DC No, but music is super influential on my writing. When writing my first novella Safe one of my rules was I had to be listening to the live album from Joy Division’s Still the entire time I was writing. This was before Joy Division was a T-shirt band, just to give myself a little defense there. I’ll stop and listen to things and then write, but when writing I need it to be quiet, or just the little noises from the street.
AR I Wished is, among other things, about the failure of language; there are whole paragraphs that appear to erase themselves: there are a lot of if-clauses that go nowhere, conditional tenses, images that vanish as soon as they are described. Is silence important to you?
DC Very much so, but it’s difficult to do that. You can’t control how peoples’ minds work. A novel is like a drug. There are writers I love that seem to be able to create an affective silence in the text. It’s just very difficult to enact. But it is a goal.
AR Lynne Tillman quotes you in her introduction to your first novel, Closer as saying that novels are a place to put confusion, which I think is lovely, and I wonder: if that’s true, then what are films?
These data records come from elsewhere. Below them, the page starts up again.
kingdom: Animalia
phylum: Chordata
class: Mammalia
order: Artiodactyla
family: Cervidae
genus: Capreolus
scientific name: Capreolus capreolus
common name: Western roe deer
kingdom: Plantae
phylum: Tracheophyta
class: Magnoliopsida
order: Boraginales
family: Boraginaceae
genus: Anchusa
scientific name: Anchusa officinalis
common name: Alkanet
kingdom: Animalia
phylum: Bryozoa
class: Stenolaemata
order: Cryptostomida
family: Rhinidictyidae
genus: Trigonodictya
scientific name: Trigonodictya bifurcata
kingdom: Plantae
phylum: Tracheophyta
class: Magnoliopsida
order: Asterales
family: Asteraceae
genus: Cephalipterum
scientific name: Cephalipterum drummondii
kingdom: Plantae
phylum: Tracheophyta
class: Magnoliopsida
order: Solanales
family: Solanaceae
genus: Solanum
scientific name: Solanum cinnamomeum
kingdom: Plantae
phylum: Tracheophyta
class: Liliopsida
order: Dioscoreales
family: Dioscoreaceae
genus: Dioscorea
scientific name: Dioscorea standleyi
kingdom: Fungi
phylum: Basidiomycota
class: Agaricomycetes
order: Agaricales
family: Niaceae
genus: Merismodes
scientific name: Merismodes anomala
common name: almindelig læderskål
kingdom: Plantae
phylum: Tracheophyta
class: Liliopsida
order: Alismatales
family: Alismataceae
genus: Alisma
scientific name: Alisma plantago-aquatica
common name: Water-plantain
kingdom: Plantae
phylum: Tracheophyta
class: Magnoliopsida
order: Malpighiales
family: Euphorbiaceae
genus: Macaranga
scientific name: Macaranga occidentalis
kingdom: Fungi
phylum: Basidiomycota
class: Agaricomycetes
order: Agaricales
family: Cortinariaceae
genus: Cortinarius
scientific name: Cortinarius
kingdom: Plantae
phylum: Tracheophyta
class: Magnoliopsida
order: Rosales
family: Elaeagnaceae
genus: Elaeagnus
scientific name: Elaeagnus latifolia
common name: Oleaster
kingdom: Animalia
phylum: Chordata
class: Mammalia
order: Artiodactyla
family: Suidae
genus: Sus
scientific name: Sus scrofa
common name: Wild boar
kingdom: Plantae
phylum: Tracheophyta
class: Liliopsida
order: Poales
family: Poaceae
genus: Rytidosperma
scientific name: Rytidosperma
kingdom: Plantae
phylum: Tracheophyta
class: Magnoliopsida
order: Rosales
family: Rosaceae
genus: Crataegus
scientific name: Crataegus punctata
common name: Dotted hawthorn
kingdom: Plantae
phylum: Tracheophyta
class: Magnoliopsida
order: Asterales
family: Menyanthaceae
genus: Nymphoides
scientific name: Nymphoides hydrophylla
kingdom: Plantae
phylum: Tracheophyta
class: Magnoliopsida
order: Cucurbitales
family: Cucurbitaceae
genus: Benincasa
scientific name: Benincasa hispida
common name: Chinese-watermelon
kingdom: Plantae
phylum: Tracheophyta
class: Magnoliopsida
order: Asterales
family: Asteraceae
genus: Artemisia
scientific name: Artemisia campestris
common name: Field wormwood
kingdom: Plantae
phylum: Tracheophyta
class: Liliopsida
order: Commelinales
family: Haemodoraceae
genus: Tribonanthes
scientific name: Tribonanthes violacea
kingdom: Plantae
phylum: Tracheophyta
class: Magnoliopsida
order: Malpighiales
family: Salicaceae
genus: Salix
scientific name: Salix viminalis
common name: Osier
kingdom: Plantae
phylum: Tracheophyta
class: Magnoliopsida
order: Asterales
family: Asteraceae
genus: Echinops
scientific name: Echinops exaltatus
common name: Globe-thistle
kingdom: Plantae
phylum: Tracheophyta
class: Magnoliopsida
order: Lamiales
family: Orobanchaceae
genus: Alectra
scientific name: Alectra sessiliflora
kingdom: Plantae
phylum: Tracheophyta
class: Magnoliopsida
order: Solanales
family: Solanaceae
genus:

DC Oh. I don’t know that it’s so different. I feel like I put the same thing into everything. The trick in films is trying to make it porous, make it so that you have to pay attention. I would have a film that’s kind of empty and naked and calculated so that you have to pay attention to it. You lose people who think it’s boring, and there’s nothing you can do about that. So I don’t know if that’s confusion. But confusion’s my thing. ‘Confusion is the truth’ is my motto, so I’m sure that’s going in there.